(Items from a dataset)
______________________________

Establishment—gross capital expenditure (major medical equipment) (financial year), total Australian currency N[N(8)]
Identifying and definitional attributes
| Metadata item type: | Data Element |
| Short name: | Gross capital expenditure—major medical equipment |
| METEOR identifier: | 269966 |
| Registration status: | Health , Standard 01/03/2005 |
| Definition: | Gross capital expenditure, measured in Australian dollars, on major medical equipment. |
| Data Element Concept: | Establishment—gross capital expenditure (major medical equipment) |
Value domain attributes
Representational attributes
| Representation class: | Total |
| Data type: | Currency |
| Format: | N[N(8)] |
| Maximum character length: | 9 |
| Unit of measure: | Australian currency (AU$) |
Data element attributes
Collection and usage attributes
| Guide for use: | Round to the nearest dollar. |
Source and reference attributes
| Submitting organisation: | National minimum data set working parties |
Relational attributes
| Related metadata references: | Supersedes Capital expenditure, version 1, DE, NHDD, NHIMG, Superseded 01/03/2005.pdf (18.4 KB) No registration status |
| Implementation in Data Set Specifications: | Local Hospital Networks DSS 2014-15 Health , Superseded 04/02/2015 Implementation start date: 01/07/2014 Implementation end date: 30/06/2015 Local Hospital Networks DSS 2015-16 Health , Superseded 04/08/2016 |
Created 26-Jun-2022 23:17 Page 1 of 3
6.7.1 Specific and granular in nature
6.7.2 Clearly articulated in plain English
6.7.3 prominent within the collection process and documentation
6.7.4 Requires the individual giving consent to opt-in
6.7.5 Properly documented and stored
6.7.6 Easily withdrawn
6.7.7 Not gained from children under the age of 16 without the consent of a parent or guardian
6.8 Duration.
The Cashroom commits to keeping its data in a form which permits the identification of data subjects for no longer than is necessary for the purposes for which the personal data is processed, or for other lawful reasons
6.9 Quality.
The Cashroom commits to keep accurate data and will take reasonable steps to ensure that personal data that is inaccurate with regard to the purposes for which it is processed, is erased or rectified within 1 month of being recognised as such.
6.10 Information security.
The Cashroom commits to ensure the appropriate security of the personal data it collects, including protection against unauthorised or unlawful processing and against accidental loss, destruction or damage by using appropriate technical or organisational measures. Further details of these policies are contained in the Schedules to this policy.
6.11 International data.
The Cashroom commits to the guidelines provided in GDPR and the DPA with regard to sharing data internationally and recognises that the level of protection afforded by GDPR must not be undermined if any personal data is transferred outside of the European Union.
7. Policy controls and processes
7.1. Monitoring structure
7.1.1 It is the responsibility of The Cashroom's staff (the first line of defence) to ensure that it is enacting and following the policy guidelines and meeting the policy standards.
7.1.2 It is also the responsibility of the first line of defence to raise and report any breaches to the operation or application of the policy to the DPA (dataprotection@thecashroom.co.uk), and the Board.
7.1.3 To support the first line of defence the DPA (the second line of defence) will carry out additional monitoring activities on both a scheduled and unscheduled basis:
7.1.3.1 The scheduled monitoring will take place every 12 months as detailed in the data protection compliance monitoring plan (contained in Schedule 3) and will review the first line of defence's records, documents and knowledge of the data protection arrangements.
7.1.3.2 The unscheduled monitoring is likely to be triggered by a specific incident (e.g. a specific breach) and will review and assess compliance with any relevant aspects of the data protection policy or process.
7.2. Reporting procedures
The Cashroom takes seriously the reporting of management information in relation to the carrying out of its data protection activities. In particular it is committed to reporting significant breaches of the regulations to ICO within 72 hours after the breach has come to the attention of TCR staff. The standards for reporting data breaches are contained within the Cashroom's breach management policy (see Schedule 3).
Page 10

______________________________

Produce an exact repeat of the lines from the one containing "7.2. Reporting procedures" through the last line of the data, and nothing more.

Solution to this problem =>
7.2. Reporting procedures
The Cashroom takes seriously the reporting of management information in relation to the carrying out of its data protection activities. In particular it is committed to reporting significant breaches of the regulations to ICO within 72 hours after the breach has come to the attention of TCR staff. The standards for reporting data breaches are contained within the Cashroom's breach management policy (see Schedule 3).
Page 10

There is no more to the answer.